AI Agent Support
Arkstack publishes two agent-facing reference files at the repository root:
SKILLS.mddocuments discrete capabilities an agent can call, including CLI commands, file operations, generation commands, and verification steps.AGENTS.mddocuments higher-order workflows that compose those capabilities, such as adding endpoints, database-backed features, views, middleware, storage, notifications, and debugging.
These files are written for AI coding tools such as Claude, Codex, Cursor, and other agents that accept project knowledge, rules, or context. They are designed to be used while the agent is inside a generated Arkstack app, not inside the Arkstack framework monorepo. They help an agent work with the files and commands available in Express, H3, full, and lean scaffolded projects instead of guessing folder names or hand-writing files that the CLI can generate.
Raw URLs
Use the raw GitHub URLs when an agent asks for remote context:
https://raw.githubusercontent.com/arkstack-tmp/arkstack/main/SKILLS.md
https://raw.githubusercontent.com/arkstack-tmp/arkstack/main/AGENTS.mdIf you are working from a release branch or fork, replace main with the branch, tag, or repository that matches your project.
Claude
In Claude, add both files to project knowledge:
- Open your Claude project.
- Add the raw
SKILLS.mdURL or paste its contents as project knowledge. - Add the raw
AGENTS.mdURL or paste its contents as project knowledge. - Tell Claude that the files describe Arkstack project conventions and should be followed when editing your app.
For task-specific chats, you can also paste the two raw URLs into the conversation and ask Claude to read them before proposing changes.
Codex
In Codex or Codex-powered IDE contexts, provide both files as repository context or prompt context before asking for code changes.
Useful instruction:
Read Arkstack SKILLS.md and AGENTS.md first, then use the documented CLI commands and workflows when editing this project.When Codex has terminal access, it should still inspect the local package.json, route files, and nearby source because your scaffolded app may have custom commands or local conventions.
Cursor
In Cursor, use the files as rules or context:
- Add the raw URLs to Cursor docs/context if your setup supports remote docs.

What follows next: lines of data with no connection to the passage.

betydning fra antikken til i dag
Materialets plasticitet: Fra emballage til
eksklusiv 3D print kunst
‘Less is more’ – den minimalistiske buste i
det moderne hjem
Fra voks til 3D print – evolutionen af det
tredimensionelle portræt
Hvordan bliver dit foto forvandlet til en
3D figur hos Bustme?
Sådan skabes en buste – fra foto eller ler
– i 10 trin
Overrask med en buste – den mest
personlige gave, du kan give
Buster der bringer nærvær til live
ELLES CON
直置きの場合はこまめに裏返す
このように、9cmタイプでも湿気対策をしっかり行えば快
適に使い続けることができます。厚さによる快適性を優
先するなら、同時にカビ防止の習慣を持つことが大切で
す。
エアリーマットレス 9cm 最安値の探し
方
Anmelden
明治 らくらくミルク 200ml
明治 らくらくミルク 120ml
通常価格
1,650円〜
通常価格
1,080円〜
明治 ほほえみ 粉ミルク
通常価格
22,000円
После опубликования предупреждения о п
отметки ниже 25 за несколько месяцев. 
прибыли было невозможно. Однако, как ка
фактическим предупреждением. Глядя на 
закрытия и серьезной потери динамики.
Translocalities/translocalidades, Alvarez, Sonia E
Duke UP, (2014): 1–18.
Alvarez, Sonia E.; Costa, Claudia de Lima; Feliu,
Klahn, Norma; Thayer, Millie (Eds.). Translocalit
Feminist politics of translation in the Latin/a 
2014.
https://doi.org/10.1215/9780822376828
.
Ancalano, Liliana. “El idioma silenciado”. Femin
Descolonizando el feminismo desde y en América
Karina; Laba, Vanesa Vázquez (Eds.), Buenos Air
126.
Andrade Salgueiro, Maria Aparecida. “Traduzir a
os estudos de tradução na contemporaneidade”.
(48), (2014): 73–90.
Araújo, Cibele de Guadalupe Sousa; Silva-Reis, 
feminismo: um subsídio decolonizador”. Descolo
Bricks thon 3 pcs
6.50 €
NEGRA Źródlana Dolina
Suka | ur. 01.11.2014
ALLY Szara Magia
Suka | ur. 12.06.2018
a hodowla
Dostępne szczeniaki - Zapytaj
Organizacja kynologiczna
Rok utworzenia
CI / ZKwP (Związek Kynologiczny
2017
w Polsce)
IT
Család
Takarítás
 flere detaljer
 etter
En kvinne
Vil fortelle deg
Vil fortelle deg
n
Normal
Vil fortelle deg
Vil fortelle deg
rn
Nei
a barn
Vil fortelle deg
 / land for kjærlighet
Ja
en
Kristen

- Or create project rules that reference the contents of
SKILLS.mdandAGENTS.md. - Ask Cursor to prefer Arkstack CLI generators before creating controllers, resources, models, migrations, views, or commands manually.

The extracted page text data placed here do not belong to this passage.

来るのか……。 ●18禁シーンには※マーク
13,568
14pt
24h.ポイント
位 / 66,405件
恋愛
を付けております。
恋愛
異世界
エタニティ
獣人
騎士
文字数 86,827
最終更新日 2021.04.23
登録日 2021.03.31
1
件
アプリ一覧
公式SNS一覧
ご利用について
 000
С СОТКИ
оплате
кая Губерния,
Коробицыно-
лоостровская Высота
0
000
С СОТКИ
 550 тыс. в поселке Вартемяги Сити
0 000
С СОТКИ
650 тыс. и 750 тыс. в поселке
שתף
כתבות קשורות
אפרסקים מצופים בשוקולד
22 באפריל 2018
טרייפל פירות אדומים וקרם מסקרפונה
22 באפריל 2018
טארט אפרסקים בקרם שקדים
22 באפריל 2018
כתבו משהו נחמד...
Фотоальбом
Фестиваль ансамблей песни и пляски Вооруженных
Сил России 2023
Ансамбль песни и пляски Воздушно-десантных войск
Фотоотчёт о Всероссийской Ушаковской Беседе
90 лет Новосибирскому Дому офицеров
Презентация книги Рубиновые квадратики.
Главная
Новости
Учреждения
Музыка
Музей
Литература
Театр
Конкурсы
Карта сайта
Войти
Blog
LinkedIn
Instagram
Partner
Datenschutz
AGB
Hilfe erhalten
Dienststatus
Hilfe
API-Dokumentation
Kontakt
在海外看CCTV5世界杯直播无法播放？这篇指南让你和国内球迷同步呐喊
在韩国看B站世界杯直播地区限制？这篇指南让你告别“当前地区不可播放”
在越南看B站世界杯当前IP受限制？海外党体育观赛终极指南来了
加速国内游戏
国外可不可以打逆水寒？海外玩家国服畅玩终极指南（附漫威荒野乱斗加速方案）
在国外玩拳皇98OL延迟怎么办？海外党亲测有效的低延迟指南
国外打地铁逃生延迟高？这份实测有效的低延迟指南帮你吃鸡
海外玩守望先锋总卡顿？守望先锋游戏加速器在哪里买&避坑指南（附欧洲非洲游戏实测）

The most important rule is to make the agent inspect local files first, then use the Arkstack workflow that matches the task.
What Agents Can Do
With these files, an agent can usually perform these tasks out of the box:
- Inspect the app runtime and package manager.
- Run development, build, lint, and test commands.
- List registered routes with
pnpm ark route:list. - Generate controllers, resources, and full API resource sets in full templates.
- Generate models, migrations, factories, and seeders when database support exists.
- Run safe database workflows after confirming the target environment.
- Generate Edge views.
- Create custom console commands when the app has the console command directory.
- Add middleware, services, resources, and tests using Arkstack conventions.
- Work within lean templates without assuming full-template directories exist.
Agent-Friendly Conventions
Keep your project easy for agents to understand:
- Keep
package.jsonscripts current. - Keep generated Arkstack files in their conventional directories.
- Keep
.env.exampleupdated when adding configuration. - Document custom stubs, custom console commands, and unusual bootstrap behavior.
- Add tests near the behavior they cover.
- Prefer services for business logic once controllers become more than simple request orchestration.
- Keep runtime-specific code near drivers, middleware, or bootstrap files.
- Avoid editing generated build output such as
dist,.arkstack/build, or coverage files.
Safety
Agents should ask before destructive operations, including:
pnpm ark migrate:fresh- broad migration rollbacks against non-local data
- forced storage links
- overwriting generated files with
--force - deleting files
- publishing packages or creating releases
When in doubt, ask the agent to show the exact command it plans to run before it runs it.